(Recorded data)

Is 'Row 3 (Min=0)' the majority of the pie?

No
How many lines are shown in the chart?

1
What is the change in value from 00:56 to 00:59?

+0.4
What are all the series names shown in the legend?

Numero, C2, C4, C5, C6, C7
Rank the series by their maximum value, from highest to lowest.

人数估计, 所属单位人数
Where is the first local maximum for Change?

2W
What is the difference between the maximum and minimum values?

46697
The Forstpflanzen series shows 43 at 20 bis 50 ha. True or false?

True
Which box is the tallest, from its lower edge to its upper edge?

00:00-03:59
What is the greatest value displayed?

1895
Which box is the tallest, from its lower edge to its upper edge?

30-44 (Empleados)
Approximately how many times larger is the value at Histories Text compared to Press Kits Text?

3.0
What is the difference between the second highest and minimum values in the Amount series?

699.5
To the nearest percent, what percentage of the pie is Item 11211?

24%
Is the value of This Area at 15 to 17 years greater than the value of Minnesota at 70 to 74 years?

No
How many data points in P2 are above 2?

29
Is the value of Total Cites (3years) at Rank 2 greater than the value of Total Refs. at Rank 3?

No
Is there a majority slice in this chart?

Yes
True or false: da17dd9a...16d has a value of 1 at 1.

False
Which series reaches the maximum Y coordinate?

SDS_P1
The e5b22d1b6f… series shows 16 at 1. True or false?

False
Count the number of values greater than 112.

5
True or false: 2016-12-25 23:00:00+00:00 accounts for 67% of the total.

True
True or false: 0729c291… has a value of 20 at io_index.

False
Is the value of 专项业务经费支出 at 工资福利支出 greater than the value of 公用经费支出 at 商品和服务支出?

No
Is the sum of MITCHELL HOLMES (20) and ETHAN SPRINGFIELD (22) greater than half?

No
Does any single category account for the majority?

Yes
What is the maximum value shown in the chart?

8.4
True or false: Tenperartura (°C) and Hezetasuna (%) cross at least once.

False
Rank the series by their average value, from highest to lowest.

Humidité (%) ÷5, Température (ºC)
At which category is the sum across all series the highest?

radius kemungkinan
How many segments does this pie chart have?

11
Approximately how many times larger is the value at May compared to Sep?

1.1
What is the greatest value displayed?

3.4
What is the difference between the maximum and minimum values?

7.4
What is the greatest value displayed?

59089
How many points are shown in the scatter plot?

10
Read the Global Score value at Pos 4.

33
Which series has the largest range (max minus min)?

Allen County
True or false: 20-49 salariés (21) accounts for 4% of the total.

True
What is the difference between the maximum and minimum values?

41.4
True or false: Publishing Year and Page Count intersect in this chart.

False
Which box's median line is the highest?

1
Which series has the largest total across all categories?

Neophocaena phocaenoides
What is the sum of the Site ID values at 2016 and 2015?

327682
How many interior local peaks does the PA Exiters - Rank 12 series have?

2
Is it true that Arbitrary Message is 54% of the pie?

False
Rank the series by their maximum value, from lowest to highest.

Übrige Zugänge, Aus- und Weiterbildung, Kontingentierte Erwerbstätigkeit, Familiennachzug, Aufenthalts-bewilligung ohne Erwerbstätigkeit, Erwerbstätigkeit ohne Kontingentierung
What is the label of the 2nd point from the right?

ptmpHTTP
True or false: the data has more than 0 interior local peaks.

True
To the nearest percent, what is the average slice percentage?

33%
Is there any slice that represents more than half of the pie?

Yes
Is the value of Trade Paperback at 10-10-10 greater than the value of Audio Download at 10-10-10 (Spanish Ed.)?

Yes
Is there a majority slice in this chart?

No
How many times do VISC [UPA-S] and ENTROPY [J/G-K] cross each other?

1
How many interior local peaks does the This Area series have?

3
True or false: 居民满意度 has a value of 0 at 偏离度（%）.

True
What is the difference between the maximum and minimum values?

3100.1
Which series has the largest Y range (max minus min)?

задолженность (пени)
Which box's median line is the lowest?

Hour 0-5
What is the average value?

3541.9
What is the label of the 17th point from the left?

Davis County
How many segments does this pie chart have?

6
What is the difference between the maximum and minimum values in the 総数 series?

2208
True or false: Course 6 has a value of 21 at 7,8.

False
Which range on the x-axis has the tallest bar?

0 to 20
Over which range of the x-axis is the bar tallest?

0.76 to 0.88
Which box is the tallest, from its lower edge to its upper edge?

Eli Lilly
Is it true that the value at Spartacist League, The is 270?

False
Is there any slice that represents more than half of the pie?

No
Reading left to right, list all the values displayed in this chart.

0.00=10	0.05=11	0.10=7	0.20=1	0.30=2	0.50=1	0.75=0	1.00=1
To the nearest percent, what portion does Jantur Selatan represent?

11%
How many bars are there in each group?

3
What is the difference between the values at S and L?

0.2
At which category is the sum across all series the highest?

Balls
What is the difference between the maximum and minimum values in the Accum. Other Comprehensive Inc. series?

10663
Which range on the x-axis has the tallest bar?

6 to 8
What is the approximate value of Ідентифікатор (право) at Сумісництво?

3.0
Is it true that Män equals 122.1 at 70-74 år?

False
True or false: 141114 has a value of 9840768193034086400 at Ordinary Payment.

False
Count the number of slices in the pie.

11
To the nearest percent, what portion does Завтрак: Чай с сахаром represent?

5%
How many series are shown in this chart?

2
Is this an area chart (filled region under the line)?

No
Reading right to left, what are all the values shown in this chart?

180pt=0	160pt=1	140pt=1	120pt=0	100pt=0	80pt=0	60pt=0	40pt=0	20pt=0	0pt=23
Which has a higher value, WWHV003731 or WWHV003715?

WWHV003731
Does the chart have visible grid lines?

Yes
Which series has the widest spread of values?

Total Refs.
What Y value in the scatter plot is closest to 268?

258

§ **Task to complete**: Pull out every line of the entries above that contains the word "shown".

§ **Written solution**:
How many lines are shown in the chart?
What are all the series names shown in the legend?
What is the maximum value shown in the chart?
How many points are shown in the scatter plot?
How many series are shown in this chart?
Reading right to left, what are all the values shown in this chart?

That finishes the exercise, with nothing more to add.